● Data block:
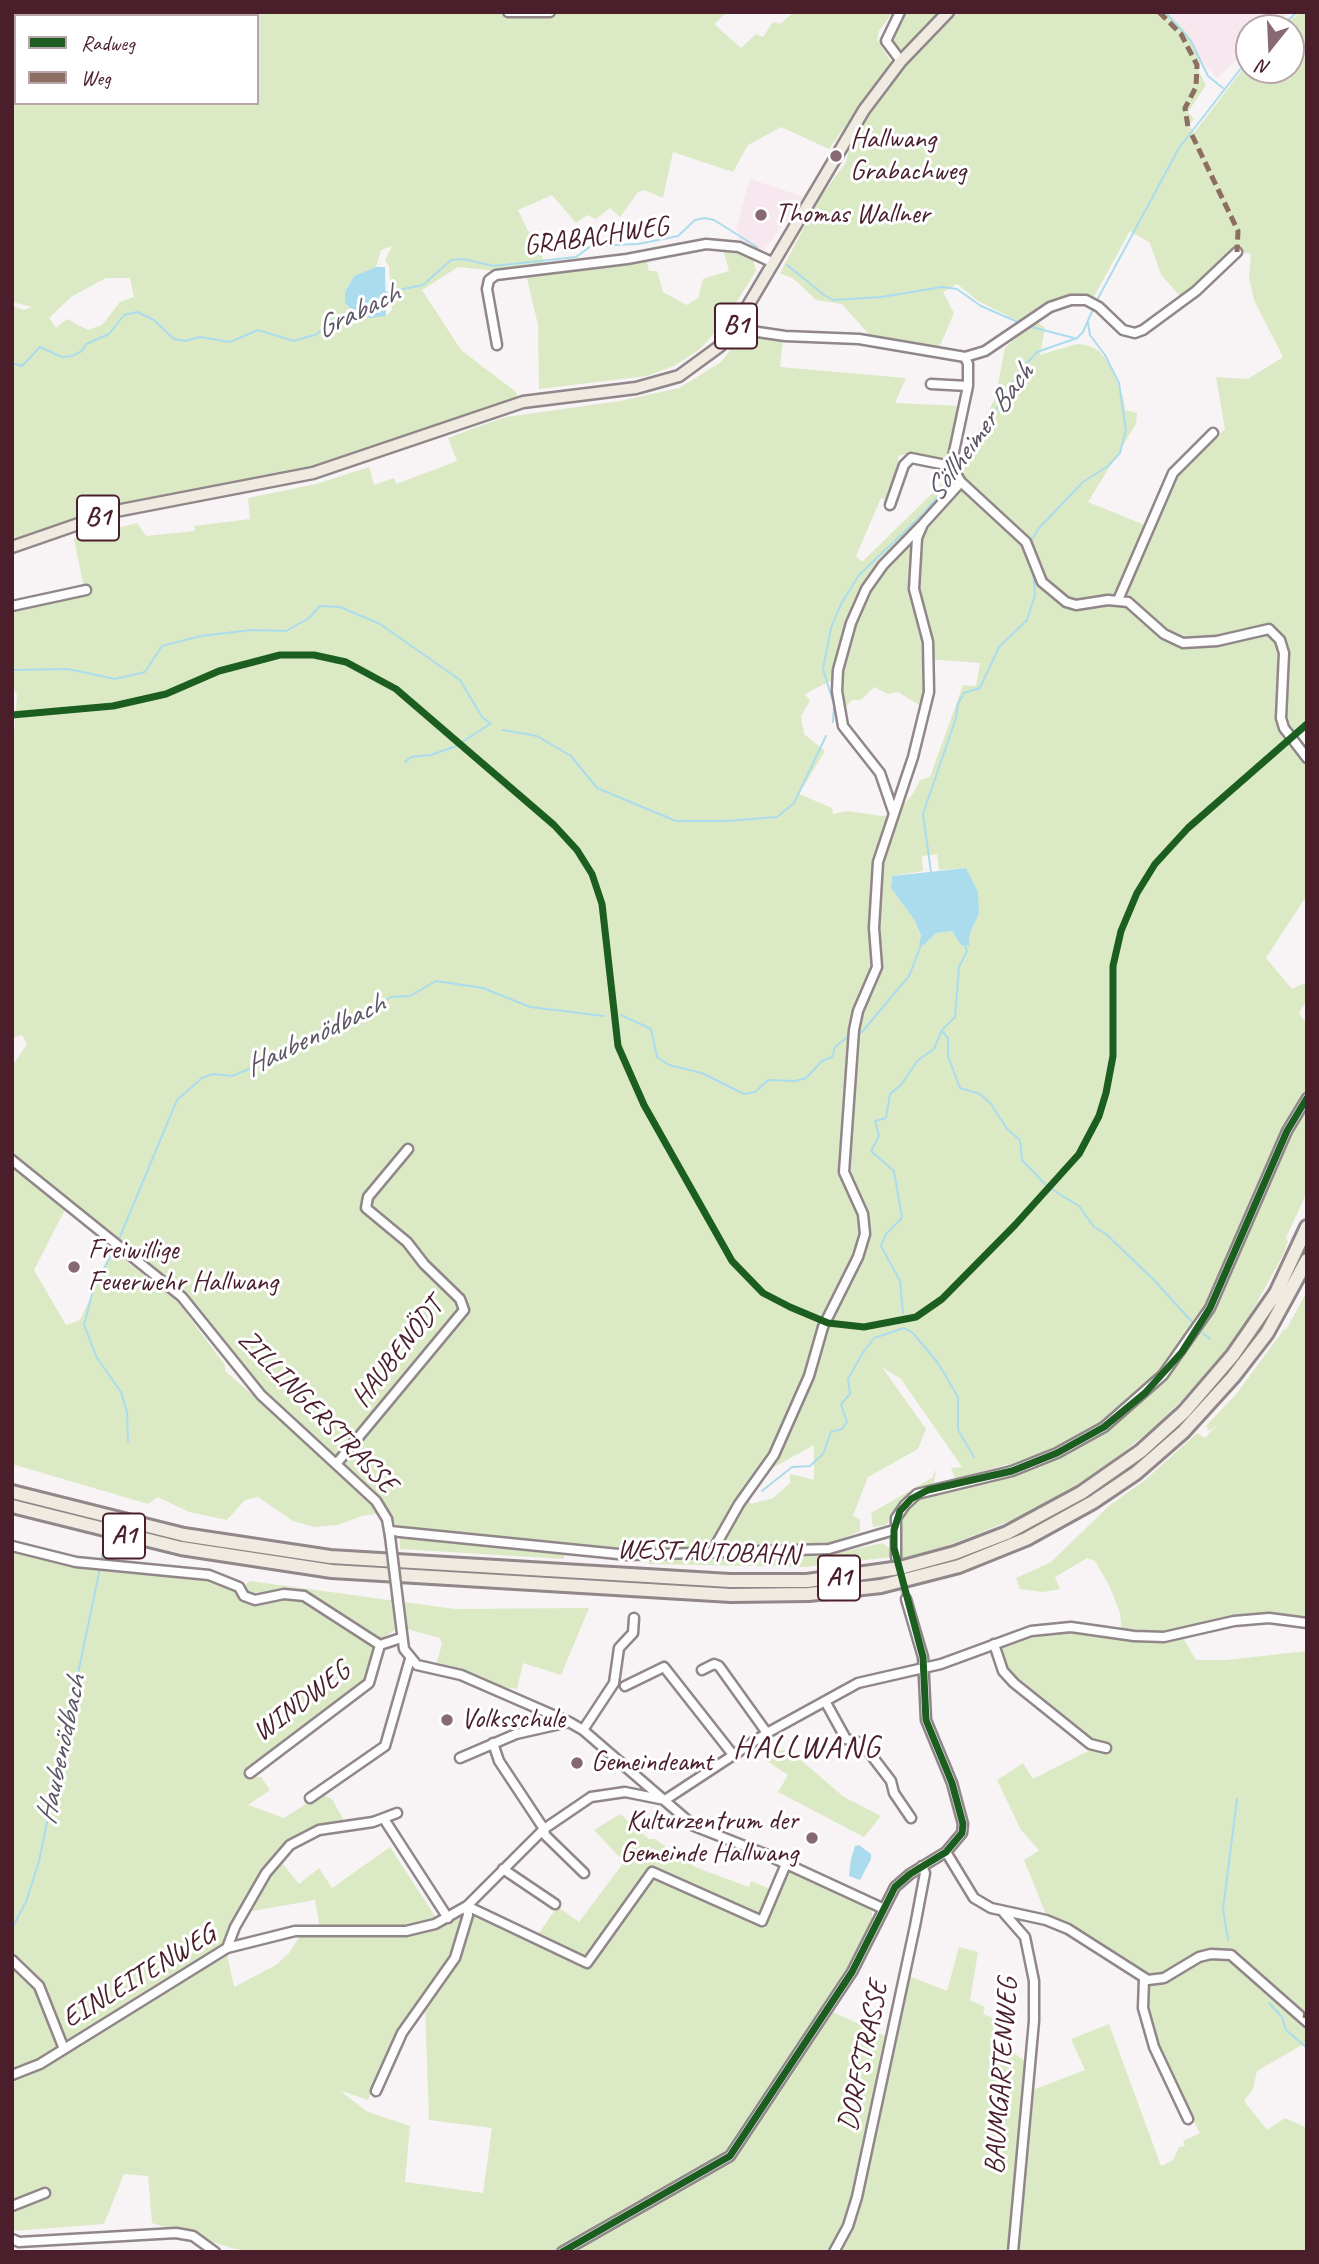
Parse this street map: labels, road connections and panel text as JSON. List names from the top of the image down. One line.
{"streets":{"highway":["A1","WEST AUTOBAHN"],"main road":["B1"],"street":["GRABACHWEG","HAUBENÖDT","ZILLINGERSTRASSE","WINDWEG","EINLEITENWEG","DORFSTRASSE","BAUMGARTENWEG"]},"crossings":[["GRABACHWEG","B1"],["HAUBENÖDT","ZILLINGERSTRASSE"]],"districts":["HALLWANG"],"water":["Grabach","Söllheimer Bach","Haubenödbach"],"places":["Hallwang Grabachweg","Thomas Wallner","Freiwillige Feuerwehr Hallwang","Volksschule","Gemeindeamt","Kulturzentrum der Gemeinde Hallwang"],"legend":["Radweg","Weg"],"north":"bottom"}
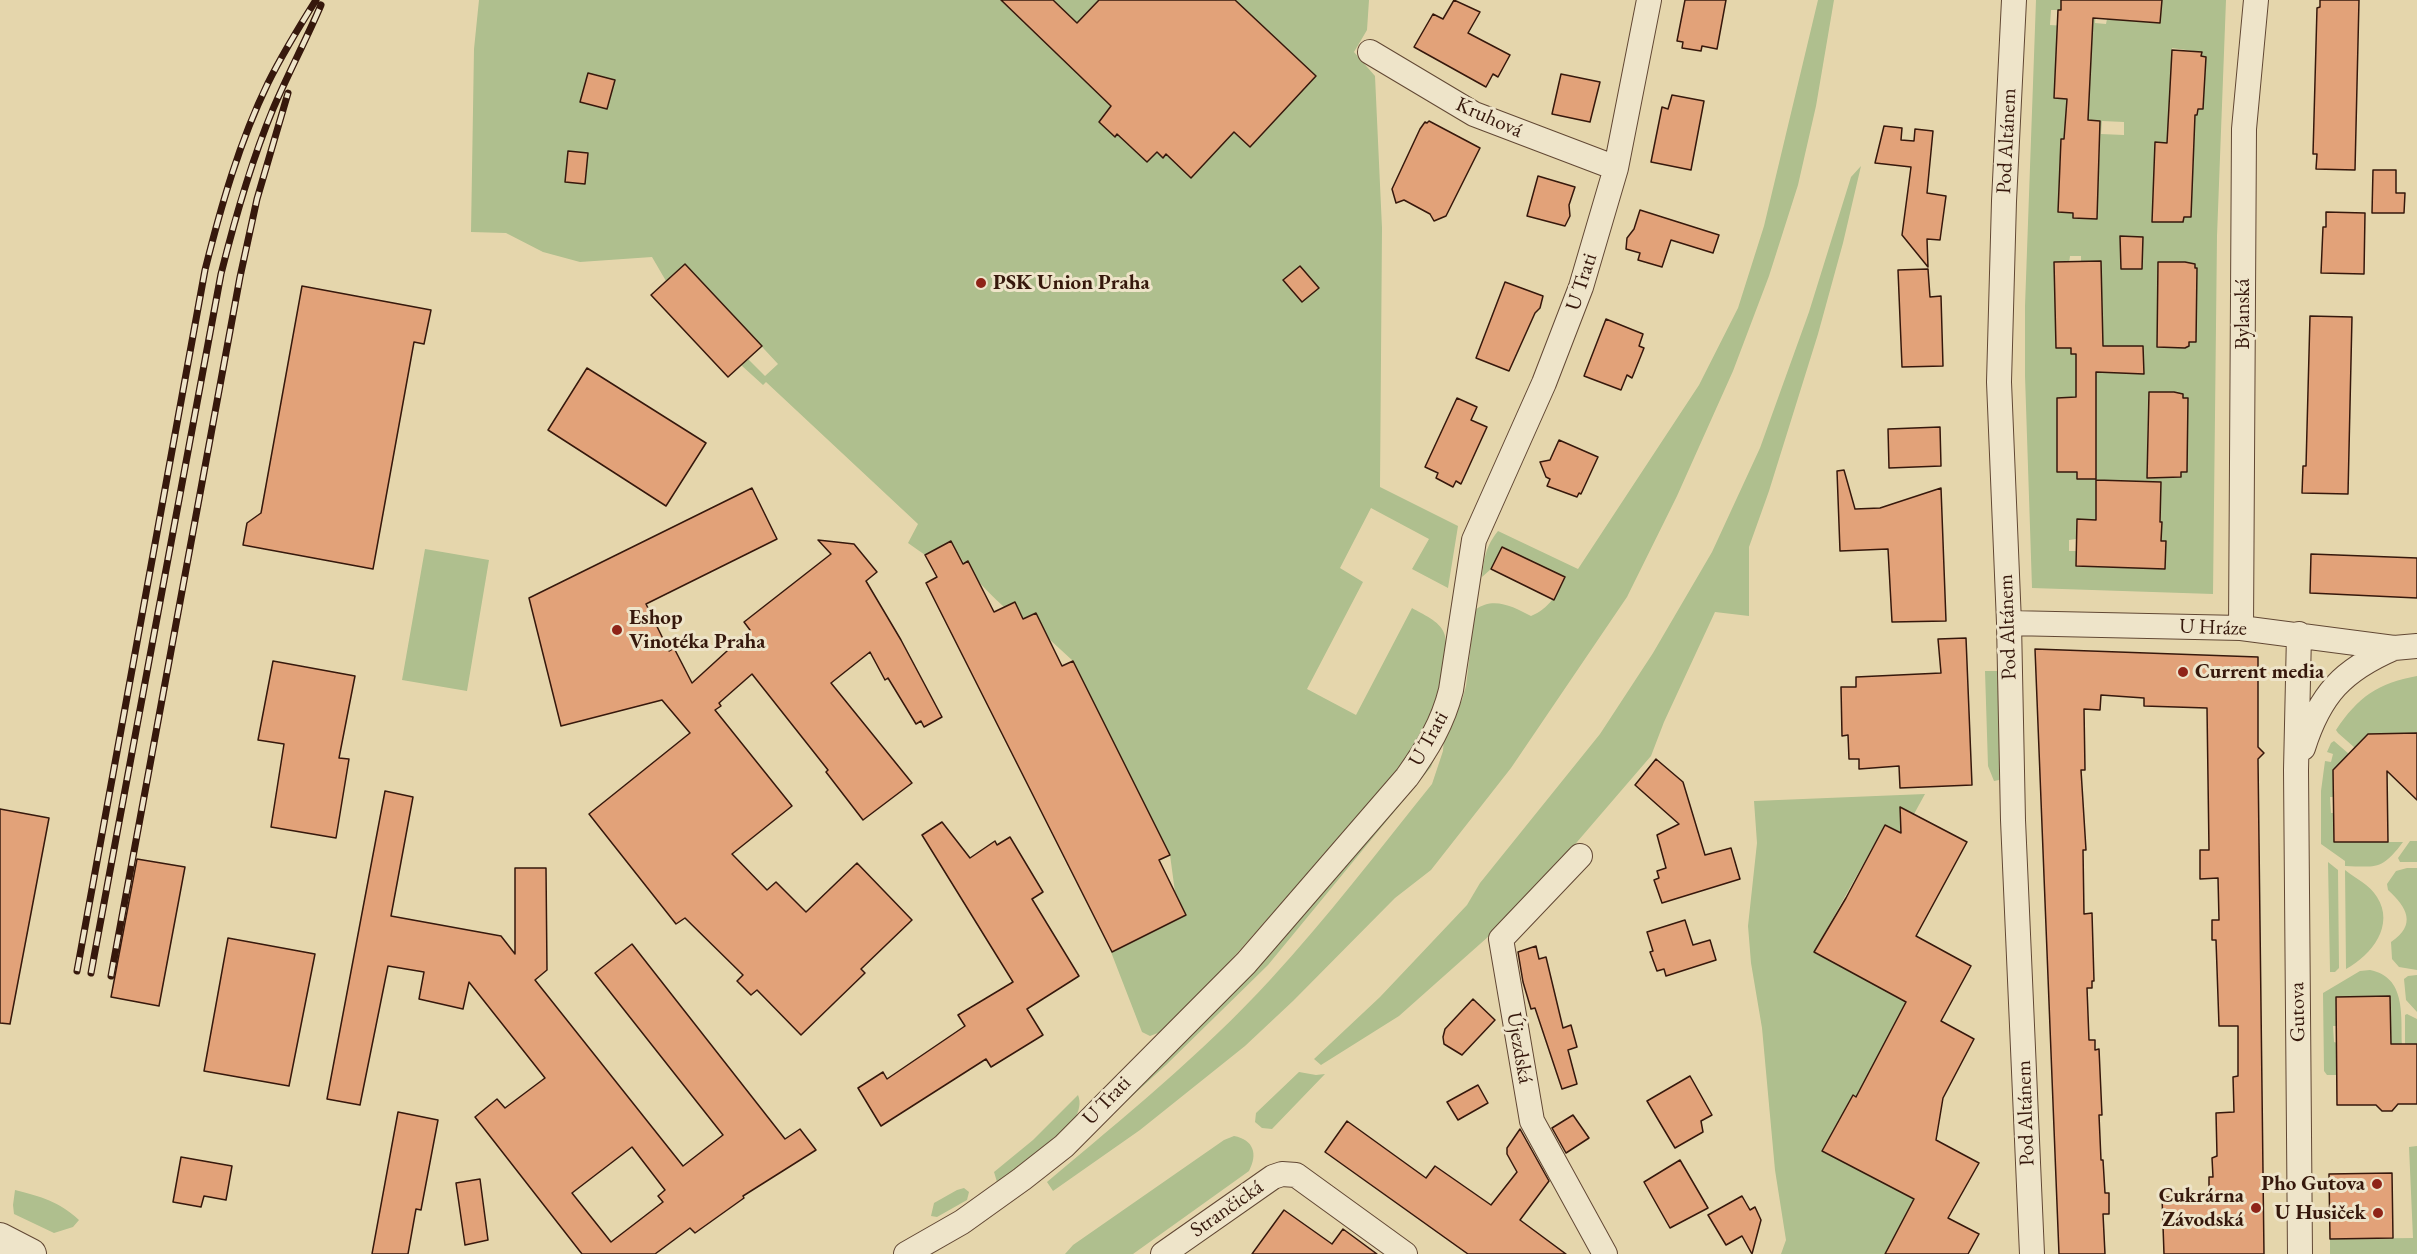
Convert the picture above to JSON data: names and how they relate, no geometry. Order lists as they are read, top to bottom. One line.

● Exercise objective:
Each line above should be set down exactly as written, with pictures excluded.

● Solution:
Parse this street map: labels, road connections and panel text as JSON. List names from the top of the image down. One line.
{"streets":{"highway":["A1","WEST AUTOBAHN"],"main road":["B1"],"street":["GRABACHWEG","HAUBENÖDT","ZILLINGERSTRASSE","WINDWEG","EINLEITENWEG","DORFSTRASSE","BAUMGARTENWEG"]},"crossings":[["GRABACHWEG","B1"],["HAUBENÖDT","ZILLINGERSTRASSE"]],"districts":["HALLWANG"],"water":["Grabach","Söllheimer Bach","Haubenödbach"],"places":["Hallwang Grabachweg","Thomas Wallner","Freiwillige Feuerwehr Hallwang","Volksschule","Gemeindeamt","Kulturzentrum der Gemeinde Hallwang"],"legend":["Radweg","Weg"],"north":"bottom"}
Convert the picture above to JSON data: names and how they relate, no geometry. Order lists as they are read, top to bottom. One line.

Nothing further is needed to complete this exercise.